Hello everyone.
I have a “Ubuntu 22.04.5 LTS” machine with Docker version 26.1.3.
The simplified container setup is:
- I have a Ubuntu server, say “lxm1234.my.company” with IP “10.198.140.203”
- a certificate for this machine, say “myserver.my.company”
- “traefik” container (version 3.3.6 ) for routing HTTPS requests
- “wildfly” container (version 26.1.3.Final) for REST requests
- “client” container with “cURL” installed
- all containers use the same custom bridge network, using default setting (I do not configure anything but the name)
From my Windows machine, it is always possible to make a GET like this:
https://myserver.my.company/myapp/restservice
The call is routed from “traefik” to “wildfly” and the response is a “200” with a JSON.
When I do the same call from the “client” container, in the past this was working without a problem.
Since some days it is not allways possible.
The behaviour is strange in the sense that it works for a couple of minutes, then the request fails for some minutes, and then works again.
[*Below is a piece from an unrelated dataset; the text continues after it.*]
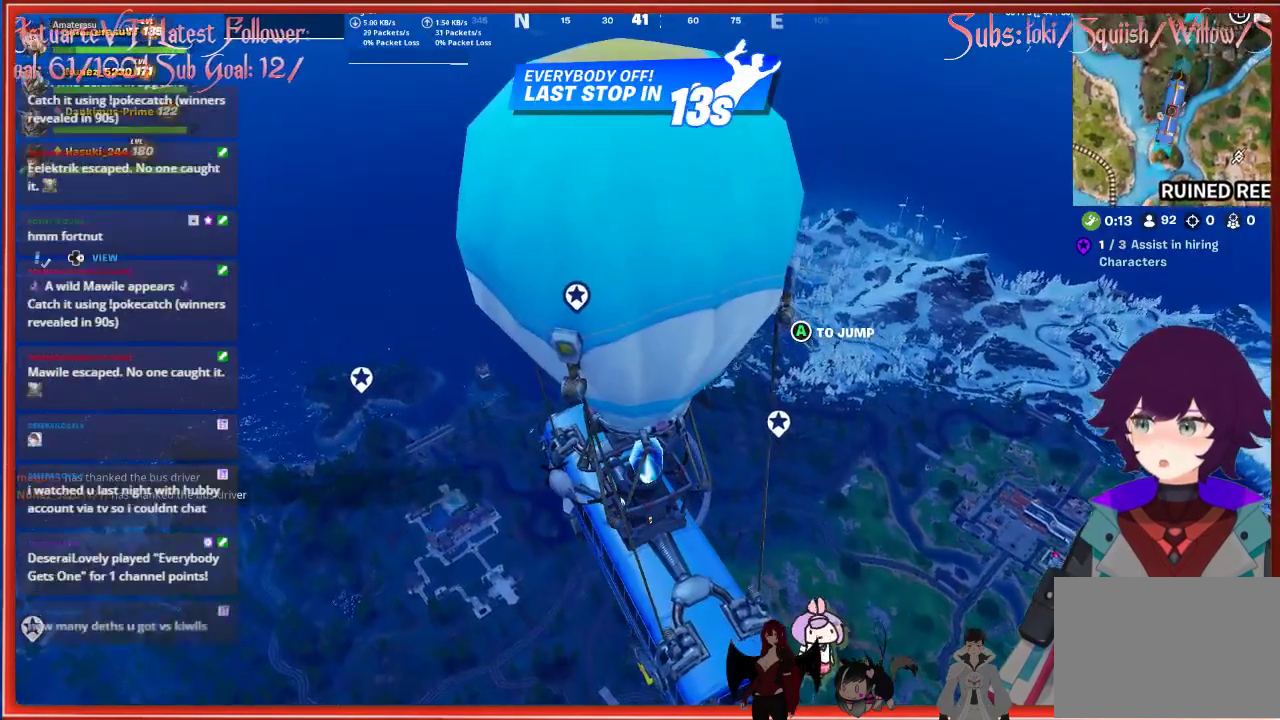
{"buttons": [], "left_stick": "center", "right_stick": "center", "events": []}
This alternation keeps going all day.
If the “client” works fine, a “nslookup” from with the container returns the correct IP address.
nslookup myserver.my.company
Server: 127.0.0.11
Address: 127.0.0.11:53
myserver.my.company canonical name = lxm1234.my.company
Non-authoritative answer:
myserver.my.company canonical name = lxm1234.my.company
Name: lxm1234.my.company
Address: 10.198.140.203
A “ping” works fine as well.
ping -c 1 myserver.my.company
PING myserver.my.company (10.198.140.203): 56 data bytes
64 bytes from 10.198.140.203: seq=0 ttl=64 time=0.302 ms
If the problem occurs, the “nslookup” cannot resolve the real IP address, but “127.0.1.1”.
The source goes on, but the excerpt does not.